Sur le dernier mot, il ouvrit vivement la porte. Eloane, toujours crispée à la poignée, fut tirée vers l’avant avec force. Il la rattrapa par les épaules, alors qu’elle plaçait ses mains pour se protéger du choc, s’accrochant à ses abdominaux solides. Cela les aurait laissés dans une étreinte digne des plus beaux films romantiques, si la vitesse n’avait pas fait s’écraser le visage entier d’Eloane sur le torse glabre du garçon.
Elle releva la tête en sentant un souffle chaud agiter ses cils. Dans le jaune des yeux, couleur terre brûlée, de ce bel inconnu, semblaient danser des flammes. Il ne disait rien, la scrutait, les sourcils froncés. Il rentrait de la plage. Sa peau mate était bouillante, comme le sable sous un soleil d’été. Imberbe, elle luisait sous l’effet de l’huile de monoï, dont l’odeur enivrait les sens d’Eloane. Ses cheveux bruns et bouclés étaient encore mouillés. Des gouttes en tombaient et glissaient, telles des perles de rosée, jusqu’à ses pectoraux, formant des traces de sel en séchant. Ses épaules étaient larges et ses biceps épais. Peut-être était-il bûcheron, lui aussi.
Après quelques secondes de contact, Eloane sauta presque en arrière quand de l’électricité claqua entre leurs peaux collées. Elle était certaine d’avoir senti sa nuque chauffer, ce coup-ci. Au moins, elle s’était retenue de crier.
— Désolée, dit-elle pour la deuxième fois en moins d’une minute.

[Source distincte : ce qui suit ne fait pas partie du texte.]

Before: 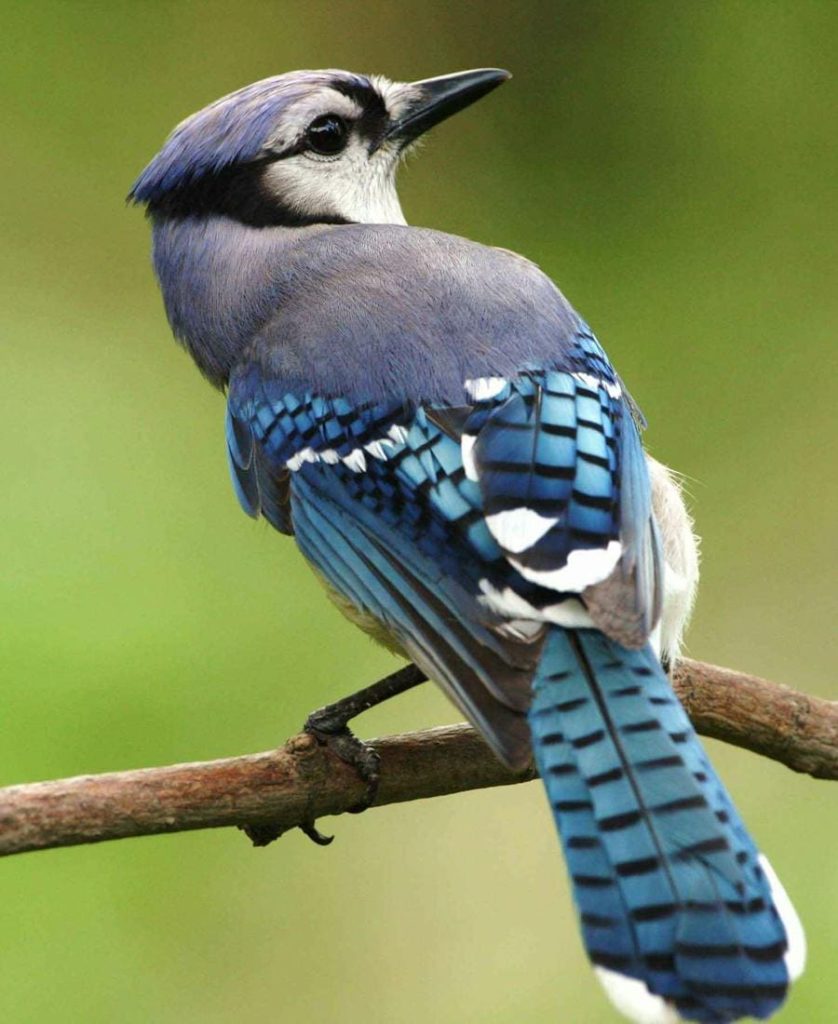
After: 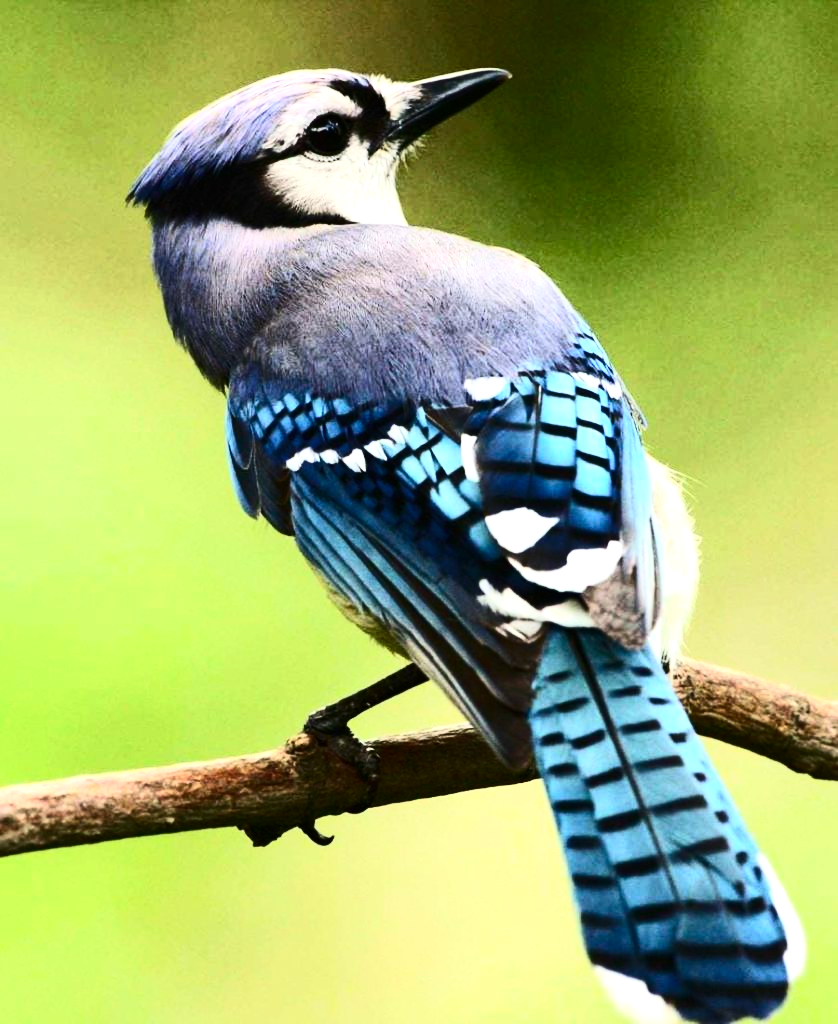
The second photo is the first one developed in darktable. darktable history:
contrast brightness saturation: contrast 0.4, brightness 0.1, saturation 0.21
tone equalizer: -8 EV -0.75 EV, -7 EV -0.7 EV, -6 EV -0.6 EV, -5 EV -0.4 EV, -3 EV 0.4 EV, -2 EV 0.6 EV, -1 EV 0.7 EV, +0 EV 0.75 EV, edges refinement/feathering 500, mask exposure compensation -1.57 EV, preserve details no
color balance rgb: on, module defaults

— C’est moi qui le suis. Je voulais juste te dire que j'avais fini. Je venais me changer vite fait. J’y vais. Au fait, il n’y a pas de verrou sur les portes, alors la première règle : frapper avant d’entrer.
Un grand sourire amusé montait jusqu’à ses yeux, qui pétillaient de malice. Eloane détourna la tête alors qu’il enfilait un haut, ce qui était ridicule après tout ce qu’elle avait vu, elle en était bien consciente. Il était maintenant vêtu d’un jean et d’un simple t-shirt blanc qui faisait ressortir son beau bronzage.
— Je m’en souviendrai, dit-elle.
— J’en suis sûr, s’amusa quelqu'un derrière eux.
Eloane tressaillit. Elle ne l’avait pas remarqué jusque-là. Un sourire narquois soulignait ses lèvres. Ses yeux brun clair en amandes, légèrement bridés, semblaient narguer le monde. Se tenant accoudé à la rambarde, il releva son visage en losange d’un air prétentieux. Ses cheveux mi-longs flottaient dans le vent comme dans une publicité. Feng, sans aucun doute. Eloane préféra ne pas le calculer.
Keegan, avait-elle deviné, s’en allait par la porte-fenêtre, quand elle grogna de rire toute seule devant la justesse des descriptions faites par Addie. Elle avait maintenant envie de se taper la tête contre un mur.
Keegan se retourna, arrêtant un instant son avancée pour la regarder, intrigué. Sa bouche tressauta :
— Enchanté… ?
— Eloane.
— Eloane.
Il avait répété son prénom presque du bout des lèvres, comme s’il le savourait, avant de disparaître dans l’embrasure.
Elle se jeta dans les coussins, relâcha sa honte dans une plainte étouffée, et s’endormit tout habillée.